Yes, but note this is change of information entropy of our model of the device(change of the Shannon entropy of the probability distribution for bit values), not necessarily change of thermodynamic entropy.

This means that the surroundings (the room the computer is in) must have a commensurate increase in entropy

If we believe that information cannot be destroyed, i.e., all details of the past physical state before the loss operation "OR" somehow survive also in the future physical state after the loss operation, then yes, information entropy associated with the environment increases (not necessarily the thermodynamic entropy). This is motivated by the Liouville theorem from classical mechanics and similar theorem in quantum mechanics, which states conservation of the information entropy functional during Hamiltonian evolution.
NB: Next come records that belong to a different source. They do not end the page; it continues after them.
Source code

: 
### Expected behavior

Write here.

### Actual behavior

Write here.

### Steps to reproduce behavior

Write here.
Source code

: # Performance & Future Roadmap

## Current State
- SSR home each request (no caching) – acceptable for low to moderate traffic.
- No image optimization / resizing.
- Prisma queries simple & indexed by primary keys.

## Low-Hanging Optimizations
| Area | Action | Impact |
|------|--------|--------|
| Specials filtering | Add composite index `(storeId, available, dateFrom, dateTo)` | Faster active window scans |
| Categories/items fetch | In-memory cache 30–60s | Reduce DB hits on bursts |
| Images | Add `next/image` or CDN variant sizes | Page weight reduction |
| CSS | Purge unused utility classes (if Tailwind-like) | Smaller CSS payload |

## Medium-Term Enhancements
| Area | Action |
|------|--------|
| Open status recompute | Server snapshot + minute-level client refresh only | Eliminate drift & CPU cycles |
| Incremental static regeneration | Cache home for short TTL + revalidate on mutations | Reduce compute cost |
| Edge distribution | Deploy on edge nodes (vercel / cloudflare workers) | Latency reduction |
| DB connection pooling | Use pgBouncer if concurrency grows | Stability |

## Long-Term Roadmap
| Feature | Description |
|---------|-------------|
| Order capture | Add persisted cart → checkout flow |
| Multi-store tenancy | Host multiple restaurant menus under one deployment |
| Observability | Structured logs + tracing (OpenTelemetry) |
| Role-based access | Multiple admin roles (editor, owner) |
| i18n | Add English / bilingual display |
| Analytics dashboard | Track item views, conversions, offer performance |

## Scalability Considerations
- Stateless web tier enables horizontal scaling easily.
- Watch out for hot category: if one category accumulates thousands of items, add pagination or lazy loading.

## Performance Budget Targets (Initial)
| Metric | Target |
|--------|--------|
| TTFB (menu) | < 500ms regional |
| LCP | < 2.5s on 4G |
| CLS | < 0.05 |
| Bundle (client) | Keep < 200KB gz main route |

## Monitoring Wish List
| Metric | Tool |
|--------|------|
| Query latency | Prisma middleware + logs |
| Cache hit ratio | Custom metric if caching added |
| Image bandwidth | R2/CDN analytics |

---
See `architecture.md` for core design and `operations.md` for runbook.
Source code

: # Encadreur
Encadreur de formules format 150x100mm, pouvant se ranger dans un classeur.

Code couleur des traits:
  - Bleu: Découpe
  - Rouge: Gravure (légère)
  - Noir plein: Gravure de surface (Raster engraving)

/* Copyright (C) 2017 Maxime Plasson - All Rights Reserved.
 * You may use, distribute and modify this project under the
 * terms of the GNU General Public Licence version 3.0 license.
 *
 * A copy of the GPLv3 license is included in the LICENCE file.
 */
This works with nice enough Hamiltonians; only special/pathological Hamiltonians (potential functions) imply evolution in time which makes the system forget some details about the past state.

This "perfect memory" of mathematical physical models certainly is consistent with 2nd law of thermodynamics, but the latter does not imply such memory. Standard 2nd law of thermodynamics even does not hold for small enough microscopic systems, but this does not mean we expect microscopic systems to violate the perfect memory condition.

So the idea that increase of information entropy also means increase of thermodynamic entropy is hard to justify, certainly 2nd law of thermodynamics does not directly imply it.